Unabashedly middlebrow, Patrick McGrady’s Wagner & Me follows Stephen Fry around Europe on a Wagnerian sightseeing tour in the hopes of comprehending by way of milieu the composer’s infamous anti-Semitism and eventual co-opting by Nazi culture. Fry, with his typical everyman élan, explicitly narrates the purpose of the journey and the subsequent progress he makes, often pausing for colloquial, confessional asides. “I’m Jewish and lost relatives in the Holocaust,” he says early on. “I have to be sure I’m doing the right thing [by admiring Wagner].” This hesitation, however, doesn’t forestall his admirable fanboyishness; he becomes giddy at the sight of Valkyries suiting up backstage, and trades gushy insights about the staggeringly influential Tristan chord with Germany’s musical elite. (One such sequence ends with Fry proclaiming, “I played the Tristan chord on Wagner’s piano! I have to pinch myself!”)
It’s by now cliché that artists’ idiosyncratic personalities tend to do their work few favors, and the documentary’s tidy alternating between “good Wagner” (with scenes that explicate his musical gifts) and “bad Wagner” (with visits to haunted locations such as the site of the Nuremberg rally) quickly becomes predictable. But in bits and pieces, the biographical criticism offered is useful to non-adherents who aren’t aware of Wagner’s difficult life or the caprices of his era; by demystifying the man behind the music, Fry reduces easy readings of Wagner as a “Nazi composer” to uninformed gossip. A few opportunities are undoubtedly lost in the decision to withhold discussion of the composer’s philosophical tendencies; a brief mention of his affection for Schopenhauer’s double-edged theories, for example, may have been illuminating. But Fry’s myriad defenses of Wagner likably display the humanity he wishes to find in his operatic idol; at one point, he dreams of going backward in time and writing the composer a letter to warn him off of vocalizing his anti-Semitic views.

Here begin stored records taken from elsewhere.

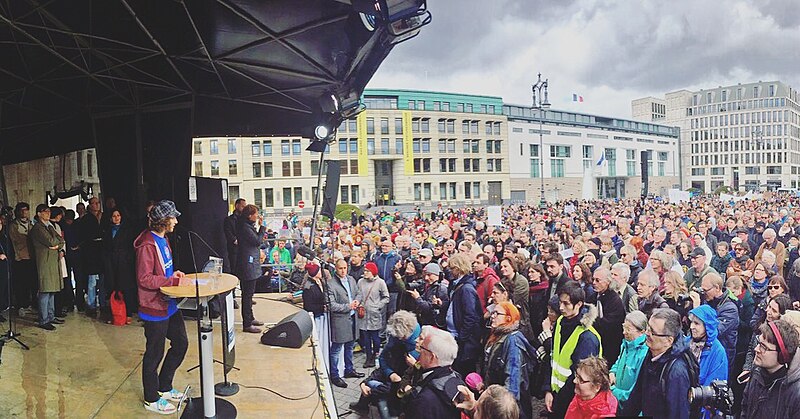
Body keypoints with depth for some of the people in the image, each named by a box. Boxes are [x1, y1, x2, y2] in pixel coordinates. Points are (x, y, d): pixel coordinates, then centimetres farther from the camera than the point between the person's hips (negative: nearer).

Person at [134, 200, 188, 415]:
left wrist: (174, 273, 5)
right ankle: (152, 399, 23)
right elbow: (145, 279, -24)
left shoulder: (162, 239, 10)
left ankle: (165, 387, 34)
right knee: (154, 353, 6)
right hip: (155, 308, -9)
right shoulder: (147, 244, -21)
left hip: (169, 304, 10)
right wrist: (174, 281, -22)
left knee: (180, 343, 17)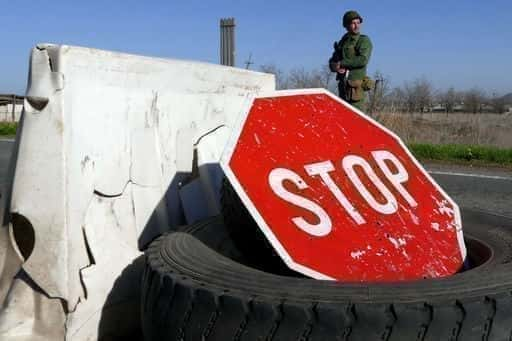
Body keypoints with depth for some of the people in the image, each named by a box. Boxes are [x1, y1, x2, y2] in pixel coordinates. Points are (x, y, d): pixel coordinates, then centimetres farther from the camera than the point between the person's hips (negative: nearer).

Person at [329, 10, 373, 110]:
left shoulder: (364, 40, -2)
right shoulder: (342, 42, 17)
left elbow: (363, 60, -18)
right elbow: (332, 62, 16)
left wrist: (342, 63, -11)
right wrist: (336, 67, -9)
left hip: (356, 85, -7)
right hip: (343, 85, 7)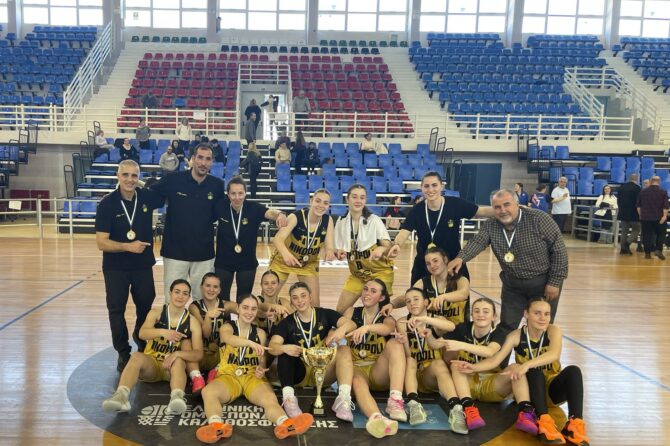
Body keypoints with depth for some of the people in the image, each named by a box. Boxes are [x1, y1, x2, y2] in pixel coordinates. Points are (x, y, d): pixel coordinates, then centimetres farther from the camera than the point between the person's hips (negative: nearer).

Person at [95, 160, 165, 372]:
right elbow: (102, 243, -16)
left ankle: (142, 341, 39)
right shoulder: (107, 203, -14)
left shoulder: (147, 197, -7)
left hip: (143, 265, 3)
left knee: (146, 306, 15)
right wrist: (128, 246, -29)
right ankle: (123, 353, 22)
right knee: (116, 310, 5)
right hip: (115, 267, -2)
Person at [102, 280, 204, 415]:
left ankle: (177, 398, -60)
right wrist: (162, 332, -43)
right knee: (136, 356, -31)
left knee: (179, 360, -35)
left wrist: (177, 354, -32)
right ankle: (121, 396, -51)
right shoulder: (156, 313, -3)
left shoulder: (192, 322, -5)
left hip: (172, 368, -1)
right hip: (151, 364, 1)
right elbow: (142, 333, -23)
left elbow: (198, 354, -13)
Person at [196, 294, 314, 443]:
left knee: (270, 398, -33)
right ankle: (216, 425, -59)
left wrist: (261, 369, -10)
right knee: (208, 392, -34)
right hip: (229, 376, 0)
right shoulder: (227, 327, 5)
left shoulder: (260, 333, 14)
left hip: (252, 376, 1)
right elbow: (228, 339, -20)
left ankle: (286, 425, -61)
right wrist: (250, 343, -42)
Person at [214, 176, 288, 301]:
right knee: (222, 298, 13)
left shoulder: (254, 208, -19)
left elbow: (270, 213, -37)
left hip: (247, 263, 0)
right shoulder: (220, 206, -14)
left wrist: (280, 214, -58)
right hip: (223, 262, 1)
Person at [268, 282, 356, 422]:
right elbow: (272, 347, -14)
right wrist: (285, 348, -38)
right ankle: (288, 396, -36)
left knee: (344, 350, -23)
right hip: (299, 373, 0)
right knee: (284, 350, -23)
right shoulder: (287, 323, 1)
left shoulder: (325, 314, 0)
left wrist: (342, 329, -39)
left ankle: (343, 399, -39)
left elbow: (351, 324, -15)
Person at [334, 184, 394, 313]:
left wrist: (381, 249, -41)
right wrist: (339, 253, -20)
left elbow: (388, 246, -18)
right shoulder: (341, 222, -2)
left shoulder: (374, 220, -13)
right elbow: (337, 250, 4)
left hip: (380, 272, -4)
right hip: (357, 274, 4)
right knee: (340, 310, 3)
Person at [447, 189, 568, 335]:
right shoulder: (490, 226, -8)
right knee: (506, 327, 9)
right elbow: (476, 242, -23)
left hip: (543, 283, -3)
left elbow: (559, 249, -15)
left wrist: (555, 282, -15)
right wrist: (460, 258, -44)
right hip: (513, 284, 3)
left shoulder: (538, 219, -18)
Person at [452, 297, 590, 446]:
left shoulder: (554, 331, -13)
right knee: (534, 372, -33)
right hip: (531, 389, 0)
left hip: (552, 388, 1)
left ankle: (575, 424, -38)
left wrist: (526, 365, -50)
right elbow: (495, 360, -18)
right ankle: (544, 421, -45)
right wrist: (473, 367, -37)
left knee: (573, 370, -29)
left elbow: (554, 354, -34)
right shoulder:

An odd arrhythmia afflicts the film’s middle, wherein Fry moves through Germany and few overwhelmingly negative points are made about his subject; one almost suspects that a respectful cushion of adulation was required for a late scene wherein Fry meets one of Wagner’s living descendents. Still, even when Wagner & Me seems uneven as an art historical study, it’s fairly successful as a travelogue. While McGrady’s sharp, vibrant photography lavishes tourist-y love on Russian and German opera houses and landmarks, Fry’s enviably loud corduroy pants offer splashes of artificial color. Even with his wardrobe Fry embraces his status as an interloper in this environment, and it finally frees him from the duty of deciding anything about Wagner other than that he could write one hell of a score. It’s not for Fry, or for us, to determine anything further.